Enbridge Inc. (NYSE: ENB) reported that it will increase its dividend by 33%, as well as openly considering a restructuring plan that would affect its U.S. liquids pipeline assets. What is drawing investors and outsiders here is that this is yet another incidence of the current pricing of oil simply not mattering as much today as some pundits and skeptical investors have portrayed.
The Canadian Energy giant is reviewing a plan that could transfer its directly held U.S. liquids pipeline assets to its U.S. affiliate, Enbridge Energy Partners L.P. (NYSE: EEP). In principle the Canadian restructuring plan has been approved by the board of directors.
Enbridge’s U.S. liquid pipeline systems include strategic assets such as Flanagan South, Spearhead, Seaway, Toledo and Southern Access Extension pipelines. Both companies have jointly funded several other major expansions in the Lakehead pipeline system in the Great Lakes region in the United States.
The previously mentioned pipeline systems and jointly funded projects are very attractive investments for Enbridge Energy Partners because they are largely underpinned by low-risk commercial frameworks.
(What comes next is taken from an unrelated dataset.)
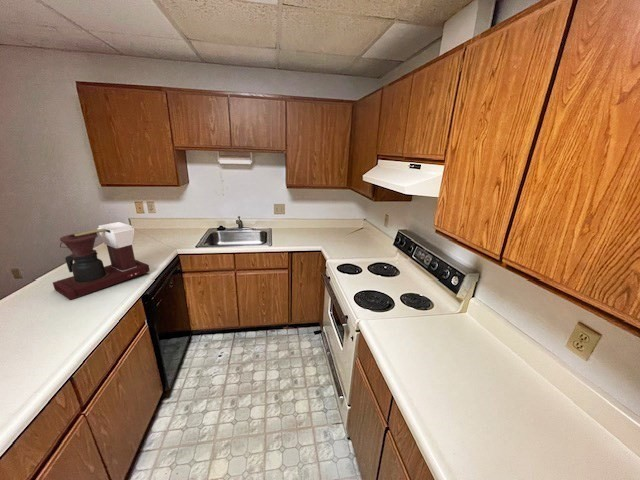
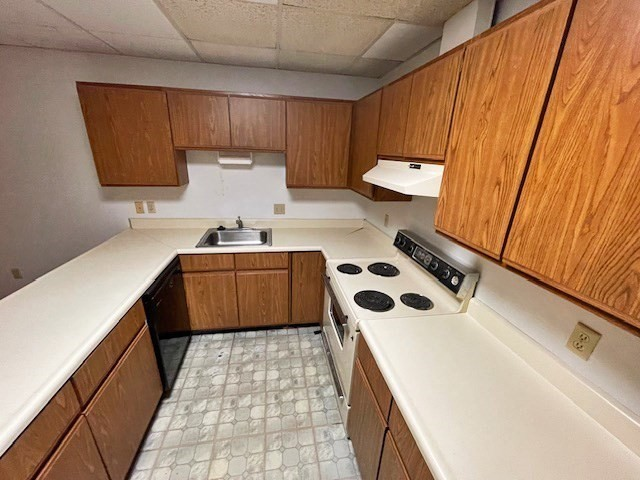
- coffee maker [52,221,151,301]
Mark A. Maki, president of Enbridge Management, said:
The potential drop down of Enbridge’s U.S. liquids pipelines systems would add substantial new sources of long-lived and growing cash flows to EEP’s already exceptional portfolio of liquids pipeline systems. The restructuring plan under consideration by Enbridge once again demonstrates the strategic alignment and support of our sponsor Enbridge, and its commitment to enhancing the value of EEP for all of our investors.
Also the board is considering a 67% interest transfer in the U.S. segment of the Alberta Clipper pipeline to Enbridge Energy Partners, which if approved, is expected to be completed by the end of 2014.
Enbridge had guidance for 2015 as $2.05 to $2.35 in earnings per share before reflecting accretion resulting from the transfer of its Canadian Liquids Pipelines business, which is expected to be approximately 10% on an annualized basis. Thomson Reuters has a consensus estimate of $2.25 in earnings per share for 2015.
Seemingly as a result of this and other capital projects in the works, Enbridge’s board also has approved a revised dividend payout policy range of 75% to 85% of adjusted earnings. The previous payout policy range was 60% to 70%. It is worth noting that the payout rate is expected to rise from the lower end of the new range in 2015 to the higher end by 2018.
Al Monaco, president and CEO of Enbridge, commented on the dividend increase:
The 33% increase in our dividend that we announced today and 14% to 16% expected annual average dividend growth rate through 2018 reflects Management’s confidence in the strength and embedded cash flow growth from the existing assets and the capital projects that will be put into service over the next four years.
The reaction to both of these announcements has been positive and shares were up almost 11% at $53.13 in the first two hours of trading Thursday. The stock has a consensus analyst price target of $59.13 and a 52-week trading range of $40.25 to $57.19.